WHAT TO PRODUCE :: Begin at the line that contains "Image scale: 8 nanometers" and repeat every line from there to the end of the records below, inclusive, without adding any other line.

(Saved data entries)
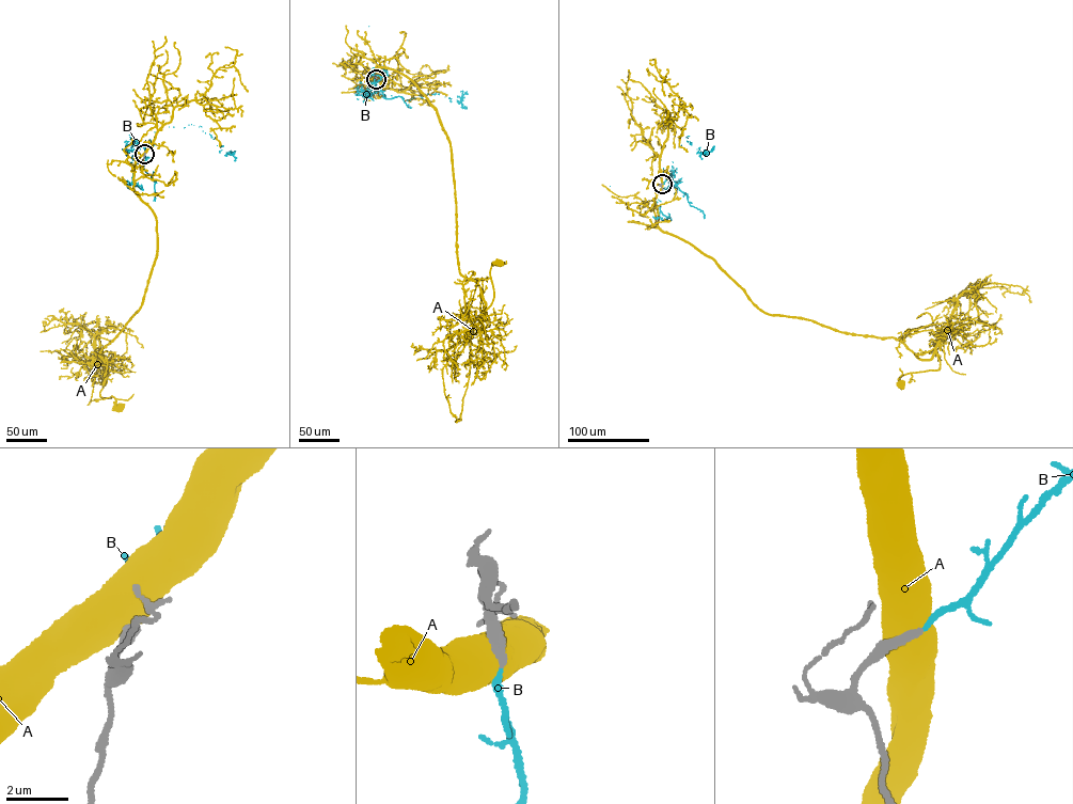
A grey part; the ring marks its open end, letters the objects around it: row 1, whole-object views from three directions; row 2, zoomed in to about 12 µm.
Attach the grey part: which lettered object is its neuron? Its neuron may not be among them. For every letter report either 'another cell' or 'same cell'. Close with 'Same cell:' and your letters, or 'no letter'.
A: another cell
B: same cell
Same cell: B

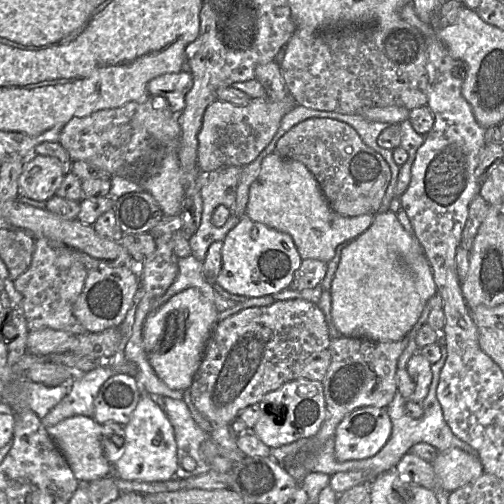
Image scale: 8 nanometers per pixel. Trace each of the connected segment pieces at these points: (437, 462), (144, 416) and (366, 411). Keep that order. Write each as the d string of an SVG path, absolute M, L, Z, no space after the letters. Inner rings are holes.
M458 448L438 452L431 463L437 487L452 492L481 476L483 466L478 456L473 456Z
M147 391L140 394L140 400L131 414L130 421L123 426L125 433L125 448L121 457L113 463L114 471L118 477L124 480L143 482L163 482L175 477L177 470L177 444L174 429L167 415L151 399Z
M366 406L346 415L334 434L334 452L338 461L373 457L386 444L392 423L386 408Z

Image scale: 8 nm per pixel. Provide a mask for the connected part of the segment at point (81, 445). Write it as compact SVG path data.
M75 415L46 429L68 462L77 481L90 482L111 476L112 464L107 460L101 444L102 426L92 417Z

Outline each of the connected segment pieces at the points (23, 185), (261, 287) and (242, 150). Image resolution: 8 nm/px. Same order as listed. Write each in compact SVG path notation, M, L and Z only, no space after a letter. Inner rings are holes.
M31 155L24 163L18 179L19 194L32 200L47 202L55 196L65 177L55 159L44 155Z
M245 214L223 240L222 267L216 284L246 298L272 295L289 287L301 261L289 234L253 221Z
M287 94L281 101L266 98L252 99L244 106L216 99L205 110L198 133L197 162L200 171L209 173L220 167L243 167L251 163L271 142L281 119L295 106L294 98Z

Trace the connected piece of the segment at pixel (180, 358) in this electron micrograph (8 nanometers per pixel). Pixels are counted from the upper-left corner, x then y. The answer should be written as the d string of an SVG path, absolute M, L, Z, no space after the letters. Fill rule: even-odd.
M188 288L172 296L146 318L143 341L149 363L170 389L190 389L206 344L218 323L218 314L215 305L197 288Z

RESPONSE TO THIS EXERCISE ::
Image scale: 8 nanometers per pixel. Trace each of the connected segment pieces at these points: (437, 462), (144, 416) and (366, 411). Keep that order. Write each as the d string of an SVG path, absolute M, L, Z, no space after the letters. Inner rings are holes.
M458 448L438 452L431 463L437 487L452 492L481 476L483 466L478 456L473 456Z
M147 391L140 394L140 400L131 414L130 421L123 426L125 433L125 448L121 457L113 463L114 471L118 477L124 480L143 482L163 482L175 477L177 470L177 444L174 429L167 415L151 399Z
M366 406L346 415L334 434L334 452L338 461L373 457L386 444L392 423L386 408Z

Image scale: 8 nm per pixel. Provide a mask for the connected part of the segment at point (81, 445). Write it as compact SVG path data.
M75 415L46 429L68 462L77 481L90 482L111 476L112 464L107 460L101 444L102 426L92 417Z

Outline each of the connected segment pieces at the points (23, 185), (261, 287) and (242, 150). Image resolution: 8 nm/px. Same order as listed. Write each in compact SVG path notation, M, L and Z only, no space after a letter. Inner rings are holes.
M31 155L24 163L18 179L19 194L32 200L47 202L55 196L65 177L55 159L44 155Z
M245 214L223 240L222 267L216 284L246 298L272 295L289 287L301 261L289 234L253 221Z
M287 94L281 101L266 98L252 99L244 106L216 99L205 110L198 133L197 162L200 171L209 173L220 167L243 167L251 163L271 142L281 119L295 106L294 98Z

Trace the connected piece of the segment at pixel (180, 358) in this electron micrograph (8 nanometers per pixel). Pixels are counted from the upper-left corner, x then y. The answer should be written as the d string of an SVG path, absolute M, L, Z, no space after the letters. Fill rule: even-odd.
M188 288L172 296L146 318L143 341L149 363L170 389L190 389L206 344L218 323L218 314L215 305L197 288Z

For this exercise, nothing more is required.